**What you are asked to do:**
Print every line of the listing below, starting with the line that holds "D. The Litigation in Other Courts" and going on through the line that holds "The abstention motion", both included, and print nothing else.

Data for this task Start Marker

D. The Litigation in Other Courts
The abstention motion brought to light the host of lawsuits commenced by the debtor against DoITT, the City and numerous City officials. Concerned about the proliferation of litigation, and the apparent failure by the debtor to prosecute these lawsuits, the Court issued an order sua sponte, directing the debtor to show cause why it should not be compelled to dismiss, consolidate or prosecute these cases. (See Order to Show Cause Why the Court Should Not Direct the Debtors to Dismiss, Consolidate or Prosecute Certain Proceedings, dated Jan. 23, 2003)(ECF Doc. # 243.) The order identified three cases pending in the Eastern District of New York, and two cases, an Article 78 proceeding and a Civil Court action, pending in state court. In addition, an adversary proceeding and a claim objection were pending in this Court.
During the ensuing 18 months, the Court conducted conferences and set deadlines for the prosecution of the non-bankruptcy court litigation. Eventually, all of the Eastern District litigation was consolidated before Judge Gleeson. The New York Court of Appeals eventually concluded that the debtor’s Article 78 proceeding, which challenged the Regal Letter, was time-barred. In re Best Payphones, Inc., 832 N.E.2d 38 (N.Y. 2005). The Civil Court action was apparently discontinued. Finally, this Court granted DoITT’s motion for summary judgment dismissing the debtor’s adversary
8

Data for this task End Marker
Data for this task Start Marker

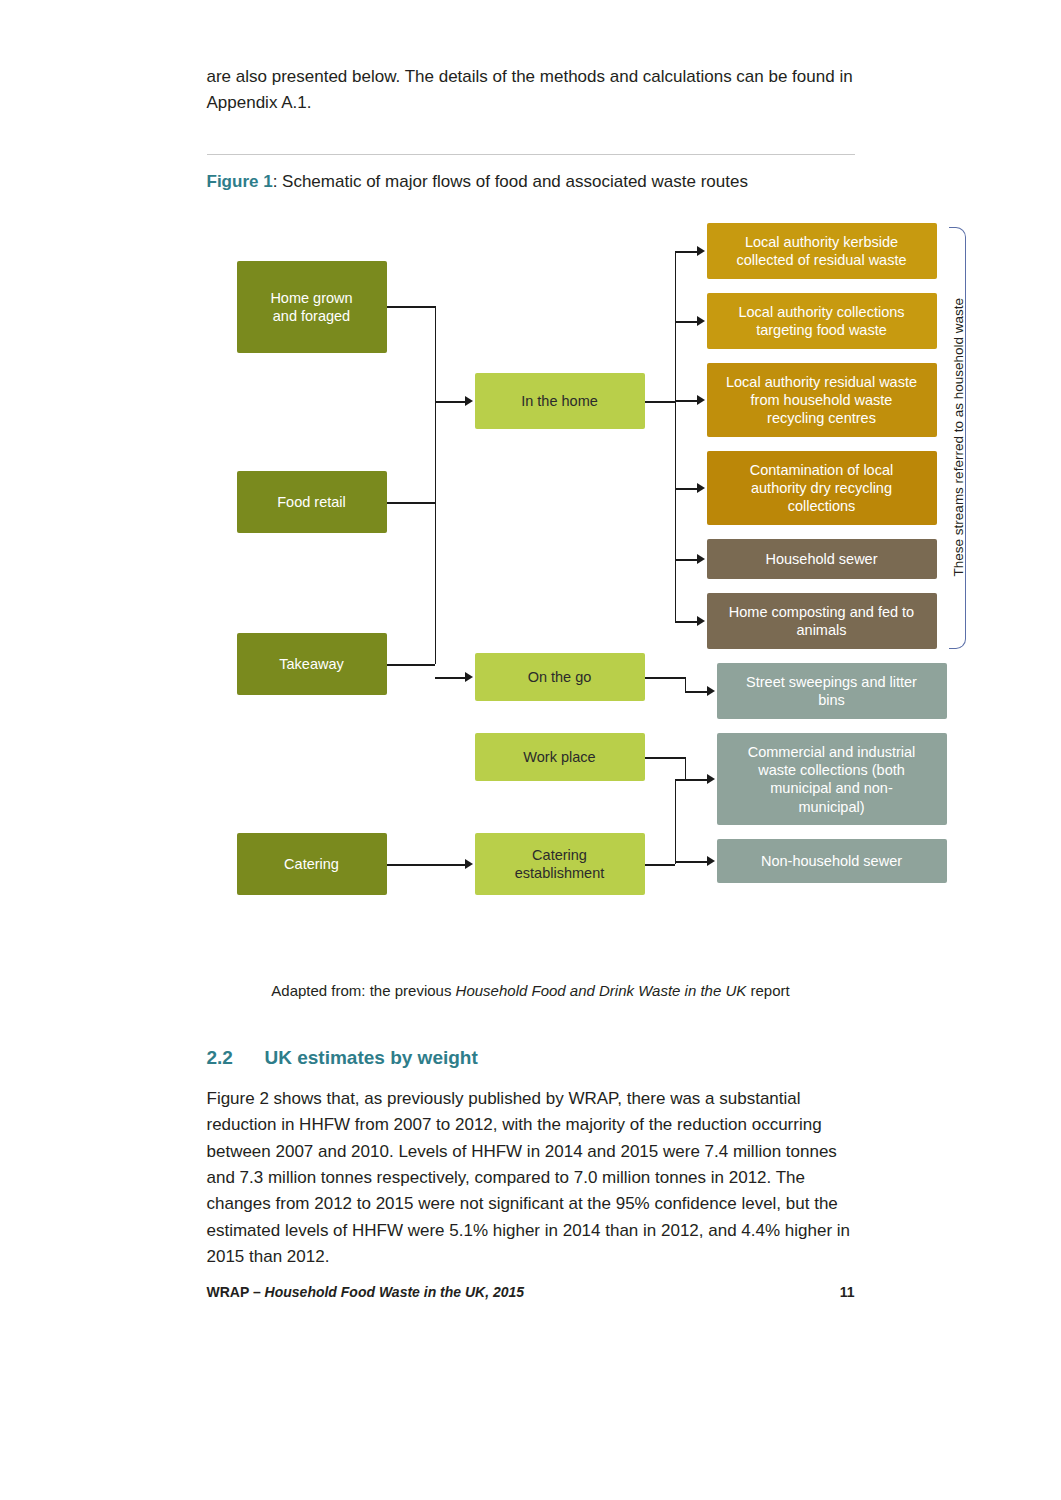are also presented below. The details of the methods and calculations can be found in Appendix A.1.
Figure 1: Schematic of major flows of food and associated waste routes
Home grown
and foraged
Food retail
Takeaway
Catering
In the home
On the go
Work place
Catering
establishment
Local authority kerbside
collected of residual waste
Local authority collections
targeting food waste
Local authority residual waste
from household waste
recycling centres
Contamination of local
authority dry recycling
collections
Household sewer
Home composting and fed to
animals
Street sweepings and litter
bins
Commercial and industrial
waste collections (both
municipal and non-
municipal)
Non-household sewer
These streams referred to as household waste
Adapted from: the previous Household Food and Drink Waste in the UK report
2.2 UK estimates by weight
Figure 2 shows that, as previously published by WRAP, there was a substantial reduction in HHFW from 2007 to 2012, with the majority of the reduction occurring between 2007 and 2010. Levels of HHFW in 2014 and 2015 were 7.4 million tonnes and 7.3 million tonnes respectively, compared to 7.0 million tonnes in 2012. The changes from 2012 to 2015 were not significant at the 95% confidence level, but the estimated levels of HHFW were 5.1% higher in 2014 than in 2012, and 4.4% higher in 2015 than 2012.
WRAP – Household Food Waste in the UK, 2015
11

Data for this task End Marker
Data for this task Start Marker

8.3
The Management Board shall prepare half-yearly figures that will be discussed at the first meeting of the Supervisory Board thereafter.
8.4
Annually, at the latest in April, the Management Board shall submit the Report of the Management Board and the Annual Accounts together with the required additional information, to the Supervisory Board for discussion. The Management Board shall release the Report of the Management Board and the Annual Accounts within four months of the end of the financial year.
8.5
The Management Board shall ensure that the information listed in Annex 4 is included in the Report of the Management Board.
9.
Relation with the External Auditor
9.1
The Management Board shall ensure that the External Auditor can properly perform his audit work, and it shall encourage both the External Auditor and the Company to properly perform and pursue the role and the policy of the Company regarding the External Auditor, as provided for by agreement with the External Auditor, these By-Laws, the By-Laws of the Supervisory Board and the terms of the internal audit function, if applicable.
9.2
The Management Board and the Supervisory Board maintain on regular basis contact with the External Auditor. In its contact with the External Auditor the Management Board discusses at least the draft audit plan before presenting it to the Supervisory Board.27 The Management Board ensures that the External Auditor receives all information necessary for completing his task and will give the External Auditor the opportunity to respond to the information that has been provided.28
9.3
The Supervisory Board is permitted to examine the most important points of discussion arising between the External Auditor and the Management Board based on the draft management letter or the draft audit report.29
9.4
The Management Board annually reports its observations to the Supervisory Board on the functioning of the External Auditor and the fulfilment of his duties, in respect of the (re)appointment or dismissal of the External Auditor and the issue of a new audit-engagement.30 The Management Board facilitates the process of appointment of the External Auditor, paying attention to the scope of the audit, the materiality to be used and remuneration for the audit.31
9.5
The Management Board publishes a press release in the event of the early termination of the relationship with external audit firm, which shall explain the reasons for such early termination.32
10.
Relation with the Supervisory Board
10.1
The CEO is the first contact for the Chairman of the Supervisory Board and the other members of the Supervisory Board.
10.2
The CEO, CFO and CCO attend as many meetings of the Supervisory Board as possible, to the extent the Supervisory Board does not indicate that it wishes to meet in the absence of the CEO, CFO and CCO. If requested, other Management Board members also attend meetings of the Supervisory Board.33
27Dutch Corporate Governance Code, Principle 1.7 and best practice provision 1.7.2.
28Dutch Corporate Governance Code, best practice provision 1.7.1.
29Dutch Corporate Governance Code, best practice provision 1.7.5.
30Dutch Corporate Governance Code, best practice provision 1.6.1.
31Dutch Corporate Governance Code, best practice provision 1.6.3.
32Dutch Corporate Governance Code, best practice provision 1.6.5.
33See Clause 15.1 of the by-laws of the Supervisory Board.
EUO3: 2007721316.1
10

Data for this task End Marker

**Answer space:**
D. The Litigation in Other Courts
The abstention motion brought to light the host of lawsuits commenced by the debtor against DoITT, the City and numerous City officials. Concerned about the proliferation of litigation, and the apparent failure by the debtor to prosecute these lawsuits, the Court issued an order sua sponte, directing the debtor to show cause why it should not be compelled to dismiss, consolidate or prosecute these cases. (See Order to Show Cause Why the Court Should Not Direct the Debtors to Dismiss, Consolidate or Prosecute Certain Proceedings, dated Jan. 23, 2003)(ECF Doc. # 243.) The order identified three cases pending in the Eastern District of New York, and two cases, an Article 78 proceeding and a Civil Court action, pending in state court. In addition, an adversary proceeding and a claim objection were pending in this Court.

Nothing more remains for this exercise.